_TEXT EXCERPT_
* * * * *

Contributed by Holly Mak
As Lunar New Year approaches, I’m sure many of us are looking forward to festivities and family time. I’m also sure that for some of us, family gatherings might bring about more complex feelings – anxiety, dread, or even shame.
Over the past year, I’ve been struck by how enduring a theme shame is in so many of my client’s stories. Many of my clients, like myself, are East-Asian Third-Culture Kids who grew up in multicultural communities. So where does shame come in?
A client who identifies as queer but is not out to her family shared that each year, at her family’s Lunar New Year dinner, her aunt would inevitably ask about her marital status. Last year my client begrudgingly shared that she was still single, to which her aunt reacted in horror and proceeded to share the contact details of various male suitors. “Can’t be too picky,” she said. This brought up shame and anger in my client, but she stayed silent out of fear that her aunt would get even more upset.
My clients often experience immense pressure to meet family expectations, ones couched in unwavering milestones. Attending a good university. Securing a reputable, well-paying job. Heterosexual marriage and children – the list goes on. These conditions of self-worth are unfortunately magnified at family gatherings, when conversations can feel like interrogations, rather than genuine exchanges.
Shame: when worlds collide
While Asian culture values collectivism and harmony, Western culture puts more emphasis on self-authorship and independence. These values aren’t necessarily opposed, but it can be tricky trying to balance them all at once.
Within cultures that emphasise conformity, rejection is a common outcome of challenging recognised norms, making it difficult to speak out or act differently. In Asian families, elders are respected at all costs, even if it means hiding your true feelings: this might look like appearing to agree with something even if you don’t, or going along with something even if you don’t want to.
This dissonance is jarring when you’re able to express yourself more freely in other spaces – with friends and colleagues; at your weekly tango or tennis class. When moving between cultures, it can be hard to navigate mixed messages around “good” or “bad” behaviour, especially when one behaviour, e.g. expressing yourself freely, feels right in one context, but wrong in another.
Therein lies the crux, and perhaps the beauty, of being in between cultures: a third space emerges when cultural binaries dissolve and contradictions are embraced, creating something new altogether. In the spirit of inhabiting this third space, here are some tools I share with clients to keep the stress of family gatherings at bay this month and beyond.
1. Check in with yourself
Shame is most prominent when we only hear voices of judgement in our heads, and our own voice either gets lost in the fray, or takes on the critical tone of those around us.
Going into a family gathering, you will inevitably be encountering perspectives different from your own. Setting a boundary between yourself and others’ opinions, especially if they have shaming implications, can prevent what a client of mine describes as “getting sucked in”. Checking in with yourself creates a base of safety you can always return to. Take a moment to yourself, take a few deep breaths, and ask:
– How am I feeling at this moment?
– Where am I feeling this in my body?
– What do I need at this moment and how can I provide this for myself?
– Is there anything I can do to lessen any discomfort?

* * * * *

_TASK DETAILS_
Can you repeat the Lunar New Year piece starting at "This dissonance is" and ending at "wrong in another.", swapping "tennis" for "badminton"?

_DATA EXCERPT_
* * * * *

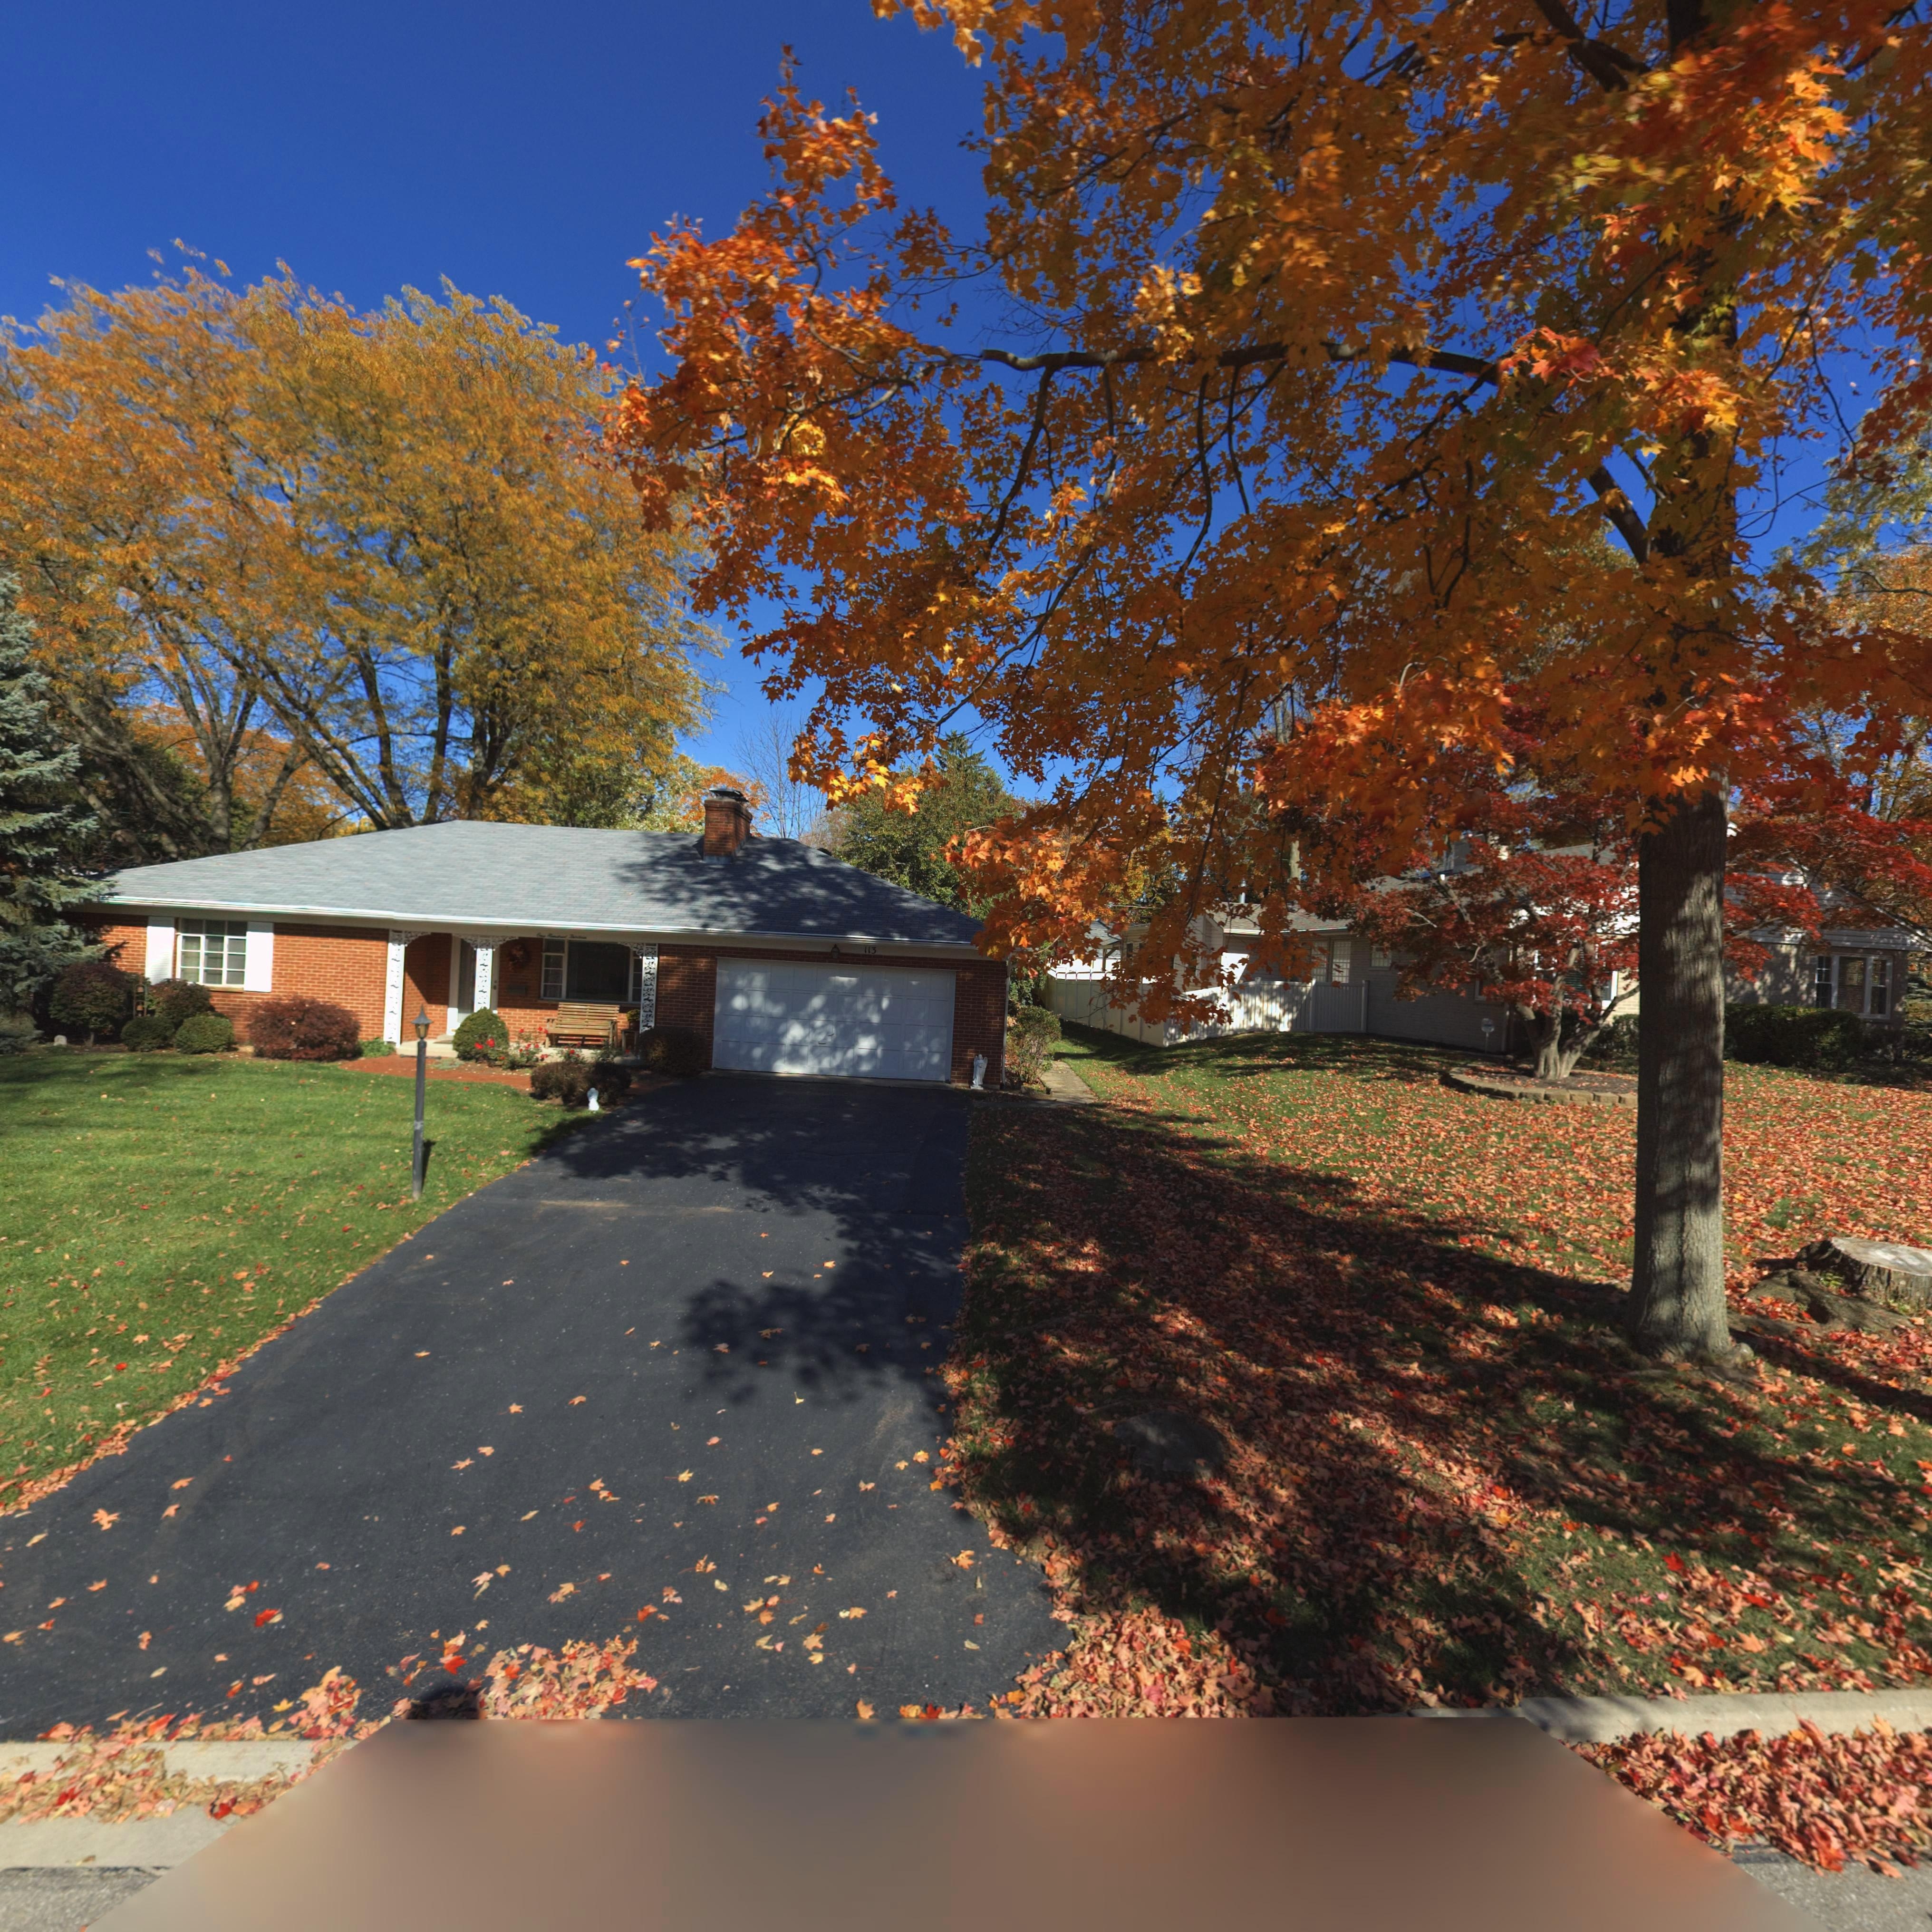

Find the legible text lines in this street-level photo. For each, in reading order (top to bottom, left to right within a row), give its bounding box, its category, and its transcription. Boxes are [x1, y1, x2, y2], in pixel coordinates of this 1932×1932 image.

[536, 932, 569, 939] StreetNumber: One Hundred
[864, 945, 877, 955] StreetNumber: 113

* * * * *

_EXERCISE SOLUTION_
This dissonance is jarring when you’re able to express yourself more freely in other spaces – with friends and colleagues; at your weekly tango or badminton class. When moving between cultures, it can be hard to navigate mixed messages around “good” or “bad” behaviour, especially when one behaviour, e.g. expressing yourself freely, feels right in one context, but wrong in another.